Der wichtigste Vertreter der instrumentalen Musik unserer aktuellen Produktion ist Diego Ortiz (1510-1570). In seinem "Tratado de Glossa sobre Cláusulas y otros géneros de puntos en la Música de Violones" (Rom, 1553) spekulierte er über die Kunst der Glosse (ornamentale Variationen) aufgrund eines kadenzierten melodischen Designs. In diesem Tratakt wurden ebenfalls die Recercadas berücksichtigt, in denen gelehrt wurde, wie die Vihuela de arco (viola da gamba) im Diskant gespielt werden sollte und schlug eine einfa-che harmonische Reihe vor, über der virtuose Variationen entwickelt werden.

“La letra es el anima de cualquier compostura.” (Das Wort ist die Seele aller Kompositionen.) Miguel de Fuenllana

Von den gesungenen musikalischen Ausdrucksformen, die in dieser Arbeit dargestellt sind, kann man das villancico als eine der in Spanien am meisten verbreiteten literarisch-musikalischen Formen zwischen dem XV und dem XVII Jahrhundert bezeichnen. Von dem mittelalterlichen Virolai stammend und schon praktiziert in den Cantigas de Santa Maria de Alfonso el Sabio, liegt seine Besonderheit in der Abwechselung und Wiederholung zwischen den Sätzen und einem Refrain; beide sind mit dem gleichen rhytmisch-melodischen Motiv konstruiert.
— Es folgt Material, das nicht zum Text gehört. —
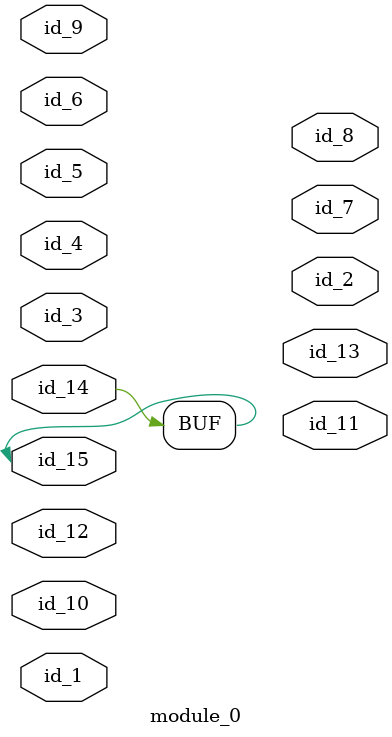
<source format=v>
module module_0 (
    id_1,
    id_2,
    id_3,
    id_4,
    id_5,
    id_6,
    id_7,
    id_8,
    id_9,
    id_10,
    id_11,
    id_12,
    id_13,
    id_14,
    id_15
);
  input id_15;
  input id_14;
  output id_13;
  input id_12;
  output id_11;
  input id_10;
  input id_9;
  output id_8;
  output id_7;
  input id_6;
  input id_5;
  input id_4;
  input id_3;
  output id_2;
  input id_1;
  assign id_14 = id_15;
endmodule

</source>
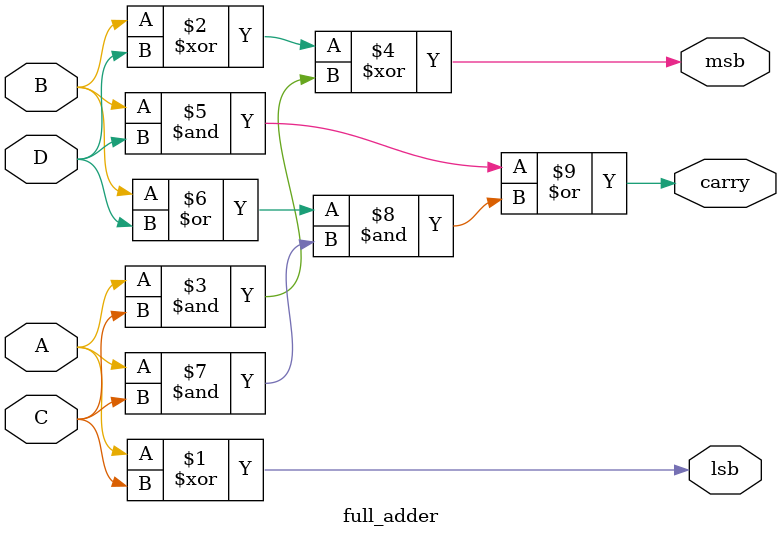
<source format=v>
module full_adder(
// Implement module called full_adder


input A, B, C, D,
output lsb, msb, carry
);

assign lsb = A ^ C;
assign msb = (B ^ D) ^ (A & C);
assign carry = (B & D) | ((B | D) & (A & C));

endmodule

</source>
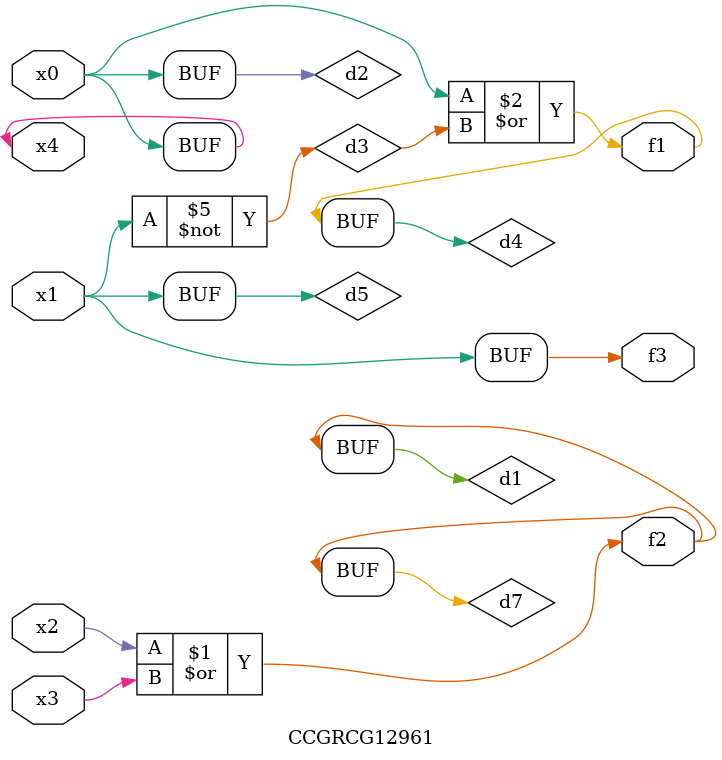
<source format=v>
module CCGRCG12961(
	input x0, x1, x2, x3, x4,
	output f1, f2, f3
);

	wire d1, d2, d3, d4, d5, d6, d7;

	or (d1, x2, x3);
	buf (d2, x0, x4);
	not (d3, x1);
	or (d4, d2, d3);
	not (d5, d3);
	nand (d6, d1, d3);
	or (d7, d1);
	assign f1 = d4;
	assign f2 = d7;
	assign f3 = d5;
endmodule

</source>
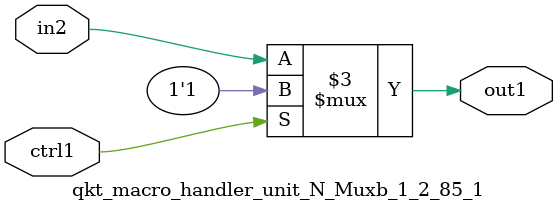
<source format=v>

`timescale 1ps / 1ps


module qkt_macro_handler_unit_N_Muxb_1_2_85_1( in2, ctrl1, out1 );

    input in2;
    input ctrl1;
    output out1;
    reg out1;

    
    // rtl_process:qkt_macro_handler_unit_N_Muxb_1_2_85_1/qkt_macro_handler_unit_N_Muxb_1_2_85_1_thread_1
    always @*
      begin : qkt_macro_handler_unit_N_Muxb_1_2_85_1_thread_1
        case (ctrl1) 
          1'b1: 
            begin
              out1 = 1'b1;
            end
          default: 
            begin
              out1 = in2;
            end
        endcase
      end

endmodule


</source>
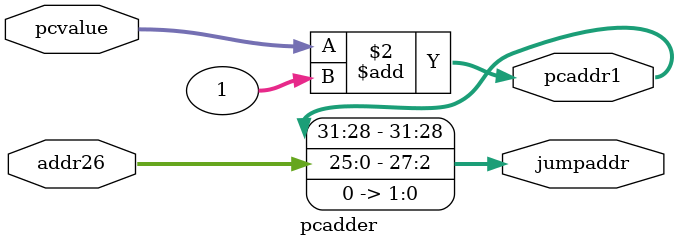
<source format=v>
`timescale 1ps/1ps
module pcadder(input [31:0] pcvalue,
               input [25:0] addr26,
               output reg  [31:0] pcaddr1, jumpaddr);
    always @ (*)
      begin 
          pcaddr1 = pcvalue + 1;
          jumpaddr= { pcaddr1[31:28], addr26, 2'b0 };
          
      end
    
endmodule // pcadder
   
</source>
Die Texte der Villancicos beziehen sich auf die höfische Liebe und den Liebeskummer (Al alba venid), die lustige Themen (Cucu, cucu) und die zeitgenössische oder alltägliche Ereignisse (Pase el agoa). In vielen der Liedersammlungen betrachtet der Index alle Kompositionen als Villancicos und verwechselt sie mit Canciones. Diese Genres sind durch eine gemeinsame Struktur miteinander verwandt. Trotz alledem besondern sich die Canciones (Dexa ya tu soledad) in der Versanzahl, der Thematik und der Anwendung von expressiven Elementen, sowie der Wiederholung des thematischen Satzes in fragmentarischen Nachahmungen oder in der Anwendung eines Cantus Firmus. Die Grenzen zwischen den beiden Formen haben sich allerdings im Laufe der Zeit verwischt.

Die Romance waren während des XV Jahrhunderts sehr in Mode -obwohl man auch Beispiele aus dem XVI Jahrhunderts finden kann.- Es handelt sich um ein langes Gedicht, vertont in vier Versen mit unterschiedlichen musikalischen Sätzen, in denen zu jeder Silbe eine musikalische Note (Romanza española) gehört. Da es sich formal um eine wiederholende Struktur handelt, die es nötig hat, die Bedeutung des Textes hervorzuheben, ist ihre musikalische Faszination geringer.

Die lange Tradition der Vertonung narrativer Gedichte in Spanien liefert einen wichtigen Beitrag zur aktuellen Erforschung des mittelalterlichen Europas. Beschönigung und Ornamentierung waren üblich in der Interpretation der Romance. Es war auch sehr gut möglich, dass der Interpret, die Sänger oder die Musiker improvisierten, besonders bei der Ausführung der Kadenzen (Triste España sin ventura). Die ensaladas (El Fuego),- wie aus dem Namen ersichtlich -sind eine Mischung aus verschiedenen Zutaten. Sebastián de Covarrubias schrieb in 1611: "weil man in den Salat viele verschiedene Kräuter, gesalzenes Fleisch, Fische, Oliven (...) hineinwirft, haben sie ein Liedgenre mit verschiedener Metrik (...) Salate genannt. Und die alten Autoren haben uns sehr viele und sehr gute Lieder dieser Art hinterlassen, wie die Mühle, die Bombe, das Feuer, la Jsuta, etc." Ihre besondere Struktur wird durch die Anwendung verschiedener Metrik definiert, durch die Abwechselung polyphonischer und homophonischer Texturen, die Anwendung verschiedener Sprachen, und besonders durch die Überlagerung profaner und religiöser Formen innerhalb eines selben Werkes (Corten espadas afiladas). Es ist ein anderes spanisches Genre, das auf populären Liedern dieser Zeit basiert. Hier wird eine weihnachtliche Thematik durch moralische Allegorien erzählt.